(ЗАДАНИЕ A) Сколько погибших солдат и офицеров, согласно отрывку об опознании погибших, прошло через 124-ю лабораторию?

(ВЫБРАННЫЙ ТЕКСТ)

━━━━━━━━

Целый месяц жили в 124-й лаборатории в Ростове Г. Лебедева и Н. Жукова, пытаясь вместе с матерями опознать погибших солдат.
— Галина Федоровна, сколько сейчас в Ростове находится останков наших солдат, которые до сих пор не опознаны?
— Всего через эту лабораторию прошло полторы тысячи наших погибших солдат и офицеров, найденных на местах боев, тех, кого сразу не смогли опознать однополчане. Осталось еще более пятисот. Определить личность погибшего, когда от него почти ничего не осталось, очень трудно, эксперты идентифицируют в неделю не более одного-двух.
— Потом останки забирают родители?

━━━━━━━━

Серия записей
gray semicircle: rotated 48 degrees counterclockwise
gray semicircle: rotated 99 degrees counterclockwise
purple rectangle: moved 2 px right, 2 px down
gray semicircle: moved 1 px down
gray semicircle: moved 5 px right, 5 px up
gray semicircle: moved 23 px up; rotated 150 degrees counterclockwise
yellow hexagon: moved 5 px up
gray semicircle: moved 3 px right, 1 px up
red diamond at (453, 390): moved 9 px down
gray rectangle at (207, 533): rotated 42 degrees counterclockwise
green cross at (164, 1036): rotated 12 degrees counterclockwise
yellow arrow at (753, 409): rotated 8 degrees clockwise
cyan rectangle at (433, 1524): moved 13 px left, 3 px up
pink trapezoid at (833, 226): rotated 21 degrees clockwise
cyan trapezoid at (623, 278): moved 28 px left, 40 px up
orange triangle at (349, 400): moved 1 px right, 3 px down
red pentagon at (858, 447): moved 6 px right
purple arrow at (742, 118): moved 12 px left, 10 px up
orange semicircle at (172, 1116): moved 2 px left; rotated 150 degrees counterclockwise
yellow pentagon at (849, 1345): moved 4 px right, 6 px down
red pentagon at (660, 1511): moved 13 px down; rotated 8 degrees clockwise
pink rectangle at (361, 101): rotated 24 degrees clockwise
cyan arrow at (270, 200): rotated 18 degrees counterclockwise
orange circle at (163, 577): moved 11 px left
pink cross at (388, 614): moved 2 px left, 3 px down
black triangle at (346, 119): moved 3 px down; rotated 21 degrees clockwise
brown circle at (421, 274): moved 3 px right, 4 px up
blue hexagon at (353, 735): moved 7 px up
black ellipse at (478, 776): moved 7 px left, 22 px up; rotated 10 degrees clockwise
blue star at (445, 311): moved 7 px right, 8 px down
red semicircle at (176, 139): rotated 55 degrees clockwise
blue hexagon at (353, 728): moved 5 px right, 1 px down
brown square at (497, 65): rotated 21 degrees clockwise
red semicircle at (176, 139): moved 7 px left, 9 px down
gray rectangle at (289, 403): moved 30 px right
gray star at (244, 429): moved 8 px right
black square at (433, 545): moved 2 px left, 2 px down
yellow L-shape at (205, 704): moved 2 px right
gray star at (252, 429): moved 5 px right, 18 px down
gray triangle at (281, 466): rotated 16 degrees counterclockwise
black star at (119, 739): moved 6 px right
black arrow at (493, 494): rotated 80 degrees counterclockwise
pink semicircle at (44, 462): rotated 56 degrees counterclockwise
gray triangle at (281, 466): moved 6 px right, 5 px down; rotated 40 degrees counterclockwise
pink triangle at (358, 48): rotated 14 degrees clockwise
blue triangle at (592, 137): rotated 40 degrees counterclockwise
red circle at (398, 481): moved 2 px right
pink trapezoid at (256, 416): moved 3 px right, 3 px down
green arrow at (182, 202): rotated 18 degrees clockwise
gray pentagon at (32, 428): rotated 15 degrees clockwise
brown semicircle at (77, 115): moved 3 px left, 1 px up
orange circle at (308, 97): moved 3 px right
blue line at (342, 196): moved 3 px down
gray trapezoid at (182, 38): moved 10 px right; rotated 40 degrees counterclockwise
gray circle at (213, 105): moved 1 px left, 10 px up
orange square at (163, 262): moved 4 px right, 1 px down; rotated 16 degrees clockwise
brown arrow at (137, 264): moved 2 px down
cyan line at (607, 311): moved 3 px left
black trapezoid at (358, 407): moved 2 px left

━━━━━━━━

(ЗАДАНИЕ B) Назовите количество строк перечня, содержащих слово «green» с учетом регистра, и больше ничего не пишите.

(ПОЛНЫЙ ОТВЕТ A) Полторы тысячи.

(ПОЛНЫЙ ОТВЕТ B) 2